Each line of the records needs to come back exactly as written.

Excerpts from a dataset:
[Start of Attachment]
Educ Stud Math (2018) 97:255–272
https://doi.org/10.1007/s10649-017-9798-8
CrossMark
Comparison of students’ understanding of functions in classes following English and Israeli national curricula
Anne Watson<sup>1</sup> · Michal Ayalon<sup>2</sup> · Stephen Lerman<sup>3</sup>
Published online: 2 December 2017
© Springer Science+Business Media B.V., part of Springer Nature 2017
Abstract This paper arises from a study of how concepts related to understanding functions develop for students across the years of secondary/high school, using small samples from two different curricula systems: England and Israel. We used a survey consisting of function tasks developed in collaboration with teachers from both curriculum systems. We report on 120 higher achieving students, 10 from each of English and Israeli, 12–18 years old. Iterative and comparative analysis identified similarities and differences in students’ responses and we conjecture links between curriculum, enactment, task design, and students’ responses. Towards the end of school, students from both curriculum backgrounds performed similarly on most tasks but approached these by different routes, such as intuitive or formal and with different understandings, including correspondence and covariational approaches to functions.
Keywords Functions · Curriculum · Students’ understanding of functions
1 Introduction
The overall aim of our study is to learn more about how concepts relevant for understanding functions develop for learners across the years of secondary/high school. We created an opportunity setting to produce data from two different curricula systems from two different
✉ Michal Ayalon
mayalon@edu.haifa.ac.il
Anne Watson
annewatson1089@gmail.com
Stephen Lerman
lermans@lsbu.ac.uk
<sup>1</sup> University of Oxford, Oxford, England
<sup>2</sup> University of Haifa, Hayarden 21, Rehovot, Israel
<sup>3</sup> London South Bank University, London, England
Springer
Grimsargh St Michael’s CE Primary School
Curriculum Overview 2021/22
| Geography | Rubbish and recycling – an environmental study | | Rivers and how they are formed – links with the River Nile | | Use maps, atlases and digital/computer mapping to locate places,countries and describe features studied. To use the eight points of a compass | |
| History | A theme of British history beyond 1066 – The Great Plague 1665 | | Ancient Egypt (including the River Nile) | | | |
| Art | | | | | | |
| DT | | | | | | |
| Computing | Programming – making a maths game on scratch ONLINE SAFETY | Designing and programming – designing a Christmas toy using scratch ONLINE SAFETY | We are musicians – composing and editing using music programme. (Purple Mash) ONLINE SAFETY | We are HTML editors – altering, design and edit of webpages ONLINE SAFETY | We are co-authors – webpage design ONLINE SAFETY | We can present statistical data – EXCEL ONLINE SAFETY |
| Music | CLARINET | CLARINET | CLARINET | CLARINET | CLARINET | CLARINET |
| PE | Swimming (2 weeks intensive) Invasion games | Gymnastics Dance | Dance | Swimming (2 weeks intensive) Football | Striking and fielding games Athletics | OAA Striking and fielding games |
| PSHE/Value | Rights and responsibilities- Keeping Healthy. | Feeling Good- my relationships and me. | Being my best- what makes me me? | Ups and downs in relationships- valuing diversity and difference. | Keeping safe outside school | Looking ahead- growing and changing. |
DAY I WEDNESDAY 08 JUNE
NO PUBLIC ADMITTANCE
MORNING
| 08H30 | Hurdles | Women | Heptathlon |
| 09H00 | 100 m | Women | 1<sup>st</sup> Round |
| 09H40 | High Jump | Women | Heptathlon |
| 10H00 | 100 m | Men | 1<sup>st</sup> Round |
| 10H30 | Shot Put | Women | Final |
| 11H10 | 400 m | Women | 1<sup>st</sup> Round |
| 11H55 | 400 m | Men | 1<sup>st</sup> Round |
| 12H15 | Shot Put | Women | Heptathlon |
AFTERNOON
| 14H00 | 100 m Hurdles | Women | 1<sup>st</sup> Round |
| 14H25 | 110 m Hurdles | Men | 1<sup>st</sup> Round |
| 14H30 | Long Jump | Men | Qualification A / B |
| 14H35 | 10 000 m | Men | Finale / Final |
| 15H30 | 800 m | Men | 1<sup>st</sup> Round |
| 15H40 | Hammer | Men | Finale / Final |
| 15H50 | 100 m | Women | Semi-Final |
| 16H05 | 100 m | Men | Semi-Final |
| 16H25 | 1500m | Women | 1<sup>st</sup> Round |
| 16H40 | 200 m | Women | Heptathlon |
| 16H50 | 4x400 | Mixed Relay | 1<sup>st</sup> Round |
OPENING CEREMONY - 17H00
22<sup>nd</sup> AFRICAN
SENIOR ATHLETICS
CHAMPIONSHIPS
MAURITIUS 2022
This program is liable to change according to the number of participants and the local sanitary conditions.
[End of Attachment]
- [Written reply]
Educ Stud Math (2018) 97:255–272
https://doi.org/10.1007/s10649-017-9798-8
CrossMark
Comparison of students’ understanding of functions in classes following English and Israeli national curricula
Anne Watson<sup>1</sup> · Michal Ayalon<sup>2</sup> · Stephen Lerman<sup>3</sup>
Published online: 2 December 2017
© Springer Science+Business Media B.V., part of Springer Nature 2017
Abstract This paper arises from a study of how concepts related to understanding functions develop for students across the years of secondary/high school, using small samples from two different curricula systems: England and Israel. We used a survey consisting of function tasks developed in collaboration with teachers from both curriculum systems. We report on 120 higher achieving students, 10 from each of English and Israeli, 12–18 years old. Iterative and comparative analysis identified similarities and differences in students’ responses and we conjecture links between curriculum, enactment, task design, and students’ responses. Towards the end of school, students from both curriculum backgrounds performed similarly on most tasks but approached these by different routes, such as intuitive or formal and with different understandings, including correspondence and covariational approaches to functions.
Keywords Functions · Curriculum · Students’ understanding of functions
1 Introduction
The overall aim of our study is to learn more about how concepts relevant for understanding functions develop for learners across the years of secondary/high school. We created an opportunity setting to produce data from two different curricula systems from two different
✉ Michal Ayalon
mayalon@edu.haifa.ac.il
Anne Watson
annewatson1089@gmail.com
Stephen Lerman
lermans@lsbu.ac.uk
<sup>1</sup> University of Oxford, Oxford, England
<sup>2</sup> University of Haifa, Hayarden 21, Rehovot, Israel
<sup>3</sup> London South Bank University, London, England
Springer
Grimsargh St Michael’s CE Primary School
Curriculum Overview 2021/22
| Geography | Rubbish and recycling – an environmental study | | Rivers and how they are formed – links with the River Nile | | Use maps, atlases and digital/computer mapping to locate places,countries and describe features studied. To use the eight points of a compass | |
| History | A theme of British history beyond 1066 – The Great Plague 1665 | | Ancient Egypt (including the River Nile) | | | |
| Art | | | | | | |
| DT | | | | | | |
| Computing | Programming – making a maths game on scratch ONLINE SAFETY | Designing and programming – designing a Christmas toy using scratch ONLINE SAFETY | We are musicians – composing and editing using music programme. (Purple Mash) ONLINE SAFETY | We are HTML editors – altering, design and edit of webpages ONLINE SAFETY | We are co-authors – webpage design ONLINE SAFETY | We can present statistical data – EXCEL ONLINE SAFETY |
| Music | CLARINET | CLARINET | CLARINET | CLARINET | CLARINET | CLARINET |
| PE | Swimming (2 weeks intensive) Invasion games | Gymnastics Dance | Dance | Swimming (2 weeks intensive) Football | Striking and fielding games Athletics | OAA Striking and fielding games |
| PSHE/Value | Rights and responsibilities- Keeping Healthy. | Feeling Good- my relationships and me. | Being my best- what makes me me? | Ups and downs in relationships- valuing diversity and difference. | Keeping safe outside school | Looking ahead- growing and changing. |
DAY I WEDNESDAY 08 JUNE
NO PUBLIC ADMITTANCE
MORNING
| 08H30 | Hurdles | Women | Heptathlon |
| 09H00 | 100 m | Women | 1<sup>st</sup> Round |
| 09H40 | High Jump | Women | Heptathlon |
| 10H00 | 100 m | Men | 1<sup>st</sup> Round |
| 10H30 | Shot Put | Women | Final |
| 11H10 | 400 m | Women | 1<sup>st</sup> Round |
| 11H55 | 400 m | Men | 1<sup>st</sup> Round |
| 12H15 | Shot Put | Women | Heptathlon |
AFTERNOON
| 14H00 | 100 m Hurdles | Women | 1<sup>st</sup> Round |
| 14H25 | 110 m Hurdles | Men | 1<sup>st</sup> Round |
| 14H30 | Long Jump | Men | Qualification A / B |
| 14H35 | 10 000 m | Men | Finale / Final |
| 15H30 | 800 m | Men | 1<sup>st</sup> Round |
| 15H40 | Hammer | Men | Finale / Final |
| 15H50 | 100 m | Women | Semi-Final |
| 16H05 | 100 m | Men | Semi-Final |
| 16H25 | 1500m | Women | 1<sup>st</sup> Round |
| 16H40 | 200 m | Women | Heptathlon |
| 16H50 | 4x400 | Mixed Relay | 1<sup>st</sup> Round |
OPENING CEREMONY - 17H00
22<sup>nd</sup> AFRICAN
SENIOR ATHLETICS
CHAMPIONSHIPS
MAURITIUS 2022
This program is liable to change according to the number of participants and the local sanitary conditions.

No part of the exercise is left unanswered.